Page images and extracted text
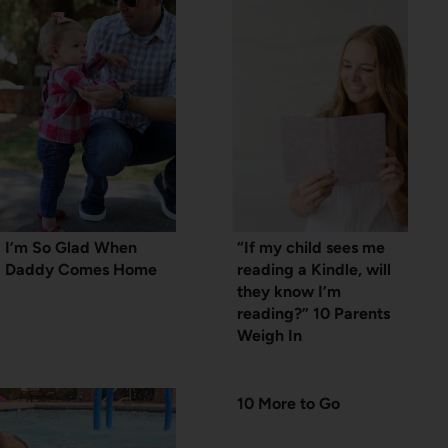
I’m So Glad When
“If my child sees me
Daddy Comes Home
reading a Kindle, will
they know I’m
reading?” 10 Parents
Weigh In
10 More to Go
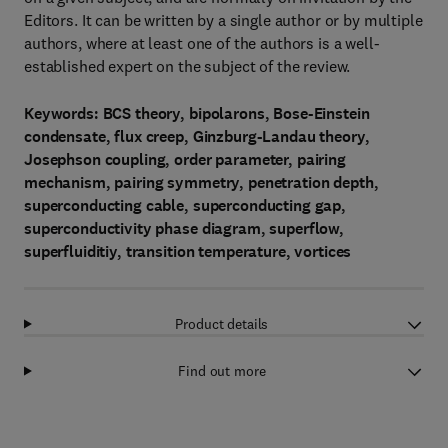
Editors. It can be written by a single author or by multiple
authors, where at least one of the authors is a well-
established expert on the subject of the review.
Keywords: BCS theory, bipolarons, Bose-Einstein
condensate, flux creep, Ginzburg-Landau theory,
Josephson coupling, order parameter, pairing
mechanism, pairing symmetry, penetration depth,
superconducting cable, superconducting gap,
superconductivity phase diagram, superflow,
superfluiditiy, transition temperature, vortices
Product details
Find out more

◆ What you should do
Every line above should be returned word for word, with the pictures left behind.

◆ Problem solution
I’m So Glad When
“If my child sees me
Daddy Comes Home
reading a Kindle, will
they know I’m
reading?” 10 Parents
Weigh In
10 More to Go
Editors. It can be written by a single author or by multiple
authors, where at least one of the authors is a well-
established expert on the subject of the review.
Keywords: BCS theory, bipolarons, Bose-Einstein
condensate, flux creep, Ginzburg-Landau theory,
Josephson coupling, order parameter, pairing
mechanism, pairing symmetry, penetration depth,
superconducting cable, superconducting gap,
superconductivity phase diagram, superflow,
superfluiditiy, transition temperature, vortices
Product details
Find out more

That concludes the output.